> SOURCE MATERIAL:
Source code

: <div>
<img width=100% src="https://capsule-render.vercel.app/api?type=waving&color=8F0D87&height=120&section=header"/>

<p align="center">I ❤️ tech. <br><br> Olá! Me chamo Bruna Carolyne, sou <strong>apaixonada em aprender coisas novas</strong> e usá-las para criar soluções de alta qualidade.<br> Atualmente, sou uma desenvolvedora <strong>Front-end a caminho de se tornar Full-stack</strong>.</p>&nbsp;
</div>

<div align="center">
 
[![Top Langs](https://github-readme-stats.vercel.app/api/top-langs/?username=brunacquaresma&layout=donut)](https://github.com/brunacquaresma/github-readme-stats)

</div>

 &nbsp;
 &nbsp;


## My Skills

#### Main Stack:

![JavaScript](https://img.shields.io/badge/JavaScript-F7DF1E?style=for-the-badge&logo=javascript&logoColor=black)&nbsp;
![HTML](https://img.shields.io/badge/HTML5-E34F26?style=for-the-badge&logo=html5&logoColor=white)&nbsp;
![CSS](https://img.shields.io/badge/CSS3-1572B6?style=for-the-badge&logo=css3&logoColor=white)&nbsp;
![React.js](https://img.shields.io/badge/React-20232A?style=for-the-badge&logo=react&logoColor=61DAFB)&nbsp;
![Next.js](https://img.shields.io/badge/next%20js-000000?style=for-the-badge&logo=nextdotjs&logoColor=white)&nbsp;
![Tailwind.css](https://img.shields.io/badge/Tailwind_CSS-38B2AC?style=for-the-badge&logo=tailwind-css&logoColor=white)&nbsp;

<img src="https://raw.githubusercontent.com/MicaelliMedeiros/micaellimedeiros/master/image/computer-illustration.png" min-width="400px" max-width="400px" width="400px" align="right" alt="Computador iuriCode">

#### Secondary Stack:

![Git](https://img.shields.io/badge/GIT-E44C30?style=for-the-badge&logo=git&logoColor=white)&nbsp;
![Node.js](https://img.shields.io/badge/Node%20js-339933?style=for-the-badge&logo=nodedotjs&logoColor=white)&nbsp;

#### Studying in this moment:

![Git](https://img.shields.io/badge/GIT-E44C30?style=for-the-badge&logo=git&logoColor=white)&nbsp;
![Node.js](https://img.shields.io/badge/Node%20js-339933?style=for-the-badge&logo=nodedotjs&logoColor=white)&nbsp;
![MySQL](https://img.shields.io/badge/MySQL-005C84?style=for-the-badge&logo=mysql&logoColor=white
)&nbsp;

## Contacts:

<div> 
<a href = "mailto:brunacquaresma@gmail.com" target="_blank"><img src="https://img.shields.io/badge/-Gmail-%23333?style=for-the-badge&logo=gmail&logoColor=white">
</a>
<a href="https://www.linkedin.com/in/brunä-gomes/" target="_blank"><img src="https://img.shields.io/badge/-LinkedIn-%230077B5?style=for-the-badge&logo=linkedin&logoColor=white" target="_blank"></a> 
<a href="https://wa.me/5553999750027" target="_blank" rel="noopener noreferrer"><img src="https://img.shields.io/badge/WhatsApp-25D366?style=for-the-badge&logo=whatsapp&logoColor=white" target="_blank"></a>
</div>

> ACTION ITEM: Go through the entries above and report every line in which the word "brunacquaresma" appears.

> YOUR SOLUTION:
[![Top Langs](https://github-readme-stats.vercel.app/api/top-langs/?username=brunacquaresma&layout=donut)](https://github.com/brunacquaresma/github-readme-stats)
<a href = "mailto:brunacquaresma@gmail.com" target="_blank"><img src="https://img.shields.io/badge/-Gmail-%23333?style=for-the-badge&logo=gmail&logoColor=white">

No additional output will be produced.